E quando não há um processo de teste definido, o que fazer? Parte 1

Logo após a minha palestra na Trilha de Testes do TDC 2012 em Florianópolis, eu recebi um e-mail de uma testadora que havia lido os slides da palestra. Ela queria uma ajuda em como conduzir o desafio que foi dado a ela: estruturar o fluxo de testes da equipe de desenvolvimento. Quem aqui que está na área de Teste de Software já não se deparou com um desafio desses?! Pois então, para quem está começando a trabalhar na área tem uma certa dificuldade de dar o primeiro passo. Em uma sequência de 2 posts, irei explanar sobre como iniciar a estruturação do fluxo de testes e também sobre o processo de desenvolvimento como um todo.

** ESTRUTURANDO O FLUXO DE TESTES **

Vou elencar os pontos que eu acredito que sejam primordiais para iniciar este trabalho. Vejamos:

1. Mapear as atividades realizadas pelo time – quando me refiro ao time, quero dizer desenvolvedor + testador/analista de teste. É muito importante observar a forma de como as atividades são executadas, caso elas existam. Isso nada mais é do que mapear a situação atual, mesmo que ela seja informal.

2. Identificar o tempo do ciclo de desenvolvimento – saber quanto tempo o time leva para analisar, desenvolver e testar a demanda solicitada.

3. Verificar o retrabalho do time durante o ciclo de desenvolvimento – a partir dos registros dos bugs encontrados em uma ferramenta de bug tracking, é possível identificar o índice de retrabalho. Aqui destaco outro ponto importante: classificar o retrabalho! Por exemplo:

a) o time teve um retrabalho por causa de uma análise de requisito que não estava contemplando algumas regras de negócio relevantes.

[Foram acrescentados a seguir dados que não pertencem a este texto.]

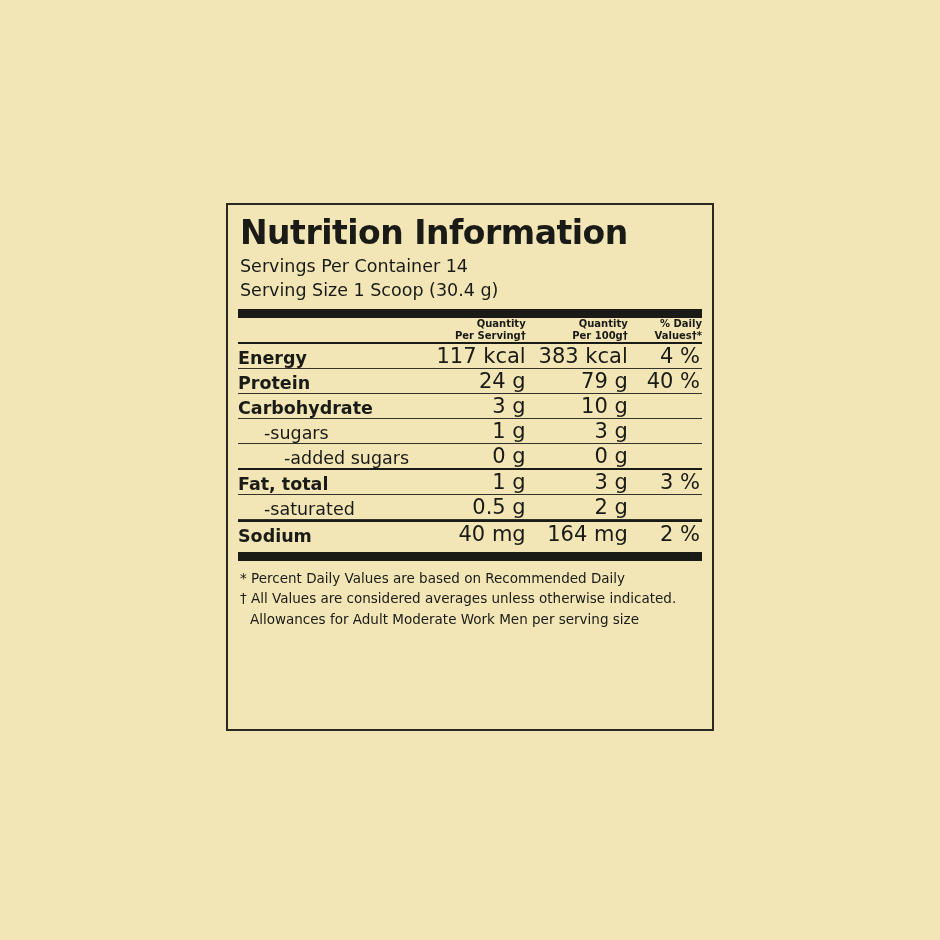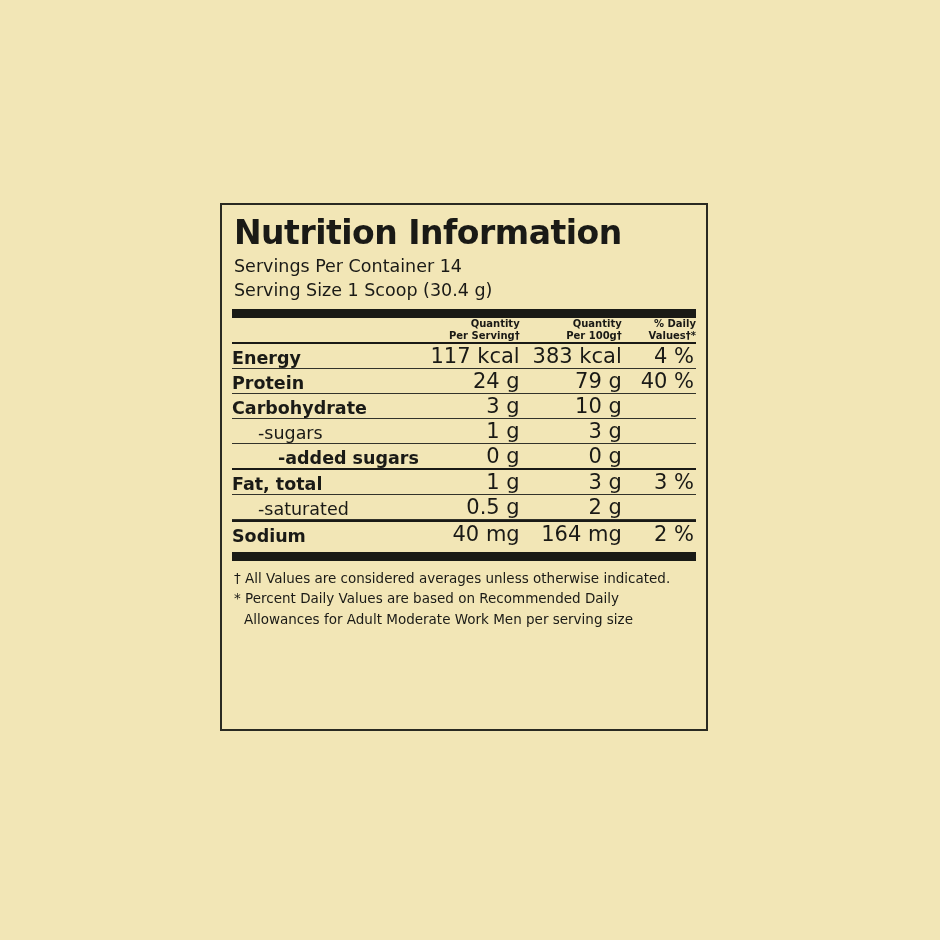--- a/index.html
+++ b/index.html
@@ -10,21 +10,21 @@
     width: 940px;
     height: 940px;
     background: #f2e6b6;
     font-family: "DejaVu Sans", sans-serif;
     color: #1a1a16;
     overflow: hidden;
   }
 
   #panel {
     position: absolute;
-    left: 220px;
+    left: 226px;
     top: 203px;
     width: 488px;
     height: 528px;
     background: #f2e6b6;
     border: 2px solid #2a2a22;
     box-sizing: border-box;
     padding: 8px 10px 0 10px;
   }
 
   .title {
@@ -76,21 +76,21 @@
     font-weight: bold;
     text-align: left;
     padding: 4px 0 4px 2px;
     white-space: nowrap;
   }
   .rowname.sub {
     font-weight: normal;
     padding-left: 26px;
   }
   .rowname.sub2 {
-    font-weight: bold;
+    font-weight: normal;
     padding-left: 46px;
   }
   .val {
     font-size: 21px;
     text-align: right;
     padding: 4px 0 4px 0;
     white-space: nowrap;
   }
   .val.dv { padding-right: 2px; }
 
@@ -247,18 +247,18 @@
         <td class="val">164 mg</td>
         <td class="val dv">2 %</td>
       </tr>
 
     </tbody>
   </table>
 
   <div class="rule-thick"></div>
 
   <div class="footnotes">
+    <div class="fn">* Percent Daily Values are based on Recommended Daily</div>
     <div class="fn">† All Values are considered averages unless otherwise indicated.</div>
-    <div class="fn">* Percent Daily Values are based on Recommended Daily</div>
     <div class="fn cont">Allowances for Adult Moderate Work Men per serving size</div>
   </div>
 
 </div>
 
 </body></html>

b) o testador identificou um bug por problemas na codificação.

c) outro bug encontrado por causa de configuração de ambiente.

Como disse, esses são apenas alguns exemplos. O ideal é identificar no contexto de seu projeto o que seja mais relevante classificar!

4. Coletar o índice de não conformidade no ambiente de produção – após a publicação da versão no ambiente produtivo, seria interessante monitorar as ocorrências de não conformidade principalmente se forem oriundas das implementações realizadas na versão publicada.

A partir dessas informações, é possível ter um retrato atual do time e identificar pontos de melhoria serem propostos. Crie um plano de ação para registrar a sugestões! Se uma das sugestões é elaborar um processo de desenvolvimento, comece por algo simples e intuitivo! Não pense em modelos de processos, se sua empresa possui projetos de curto e médio prazos. As pessoas têm que enxergar valor no processo, para que ele consiga ser institucionalizado. Ter um processo muito burocrático não é uma boa ideia, pelo menos não neste início de trabalho.

Outro ponto é a questão das ferramentas para a parte dos testes. A primeira ferramenta a ser definida é de bug tracking para registrar o retrabalho e não conformidades em produção. Depois temos a questão da gestão do artefatos de teste. Estes poderão ser elaborados, inicialmente, em formato de planilhas e/ou arquivos.doc. Caso depois optar por utilizar uma ferramenta, seria interessante que estes artefatos pudessem ser importados. No mercado temos diversas ferramentas open source e pagas. Veja a que melhor se adapta à sua realidade.

Gerar métricas é outro ponto importante! É necessário medir para saber como o time está e no que pode melhorar para visar a melhoria contínua. São exemplos de métricas:

  • número e/ou índice de não conformidades no ambiente de produção;
  • número e/ou índice de retrabalho durante a iteração;
  • número de requisitos entregues por iteração.

Sobre a automação de testes funcionais, vale destacar que nem sempre haverão funcionalidades passíveis de automação. Considero importante a priorização das funcionalidades e classificá-las a partir da análise de impacto dentro do nicho de negócio. O que isso significa? Criar testes automatizados dos pontos mais críticos do sistema! E se o projeto é novo? Pode-se considerar a automação de testes de funcionalidades mais estáveis.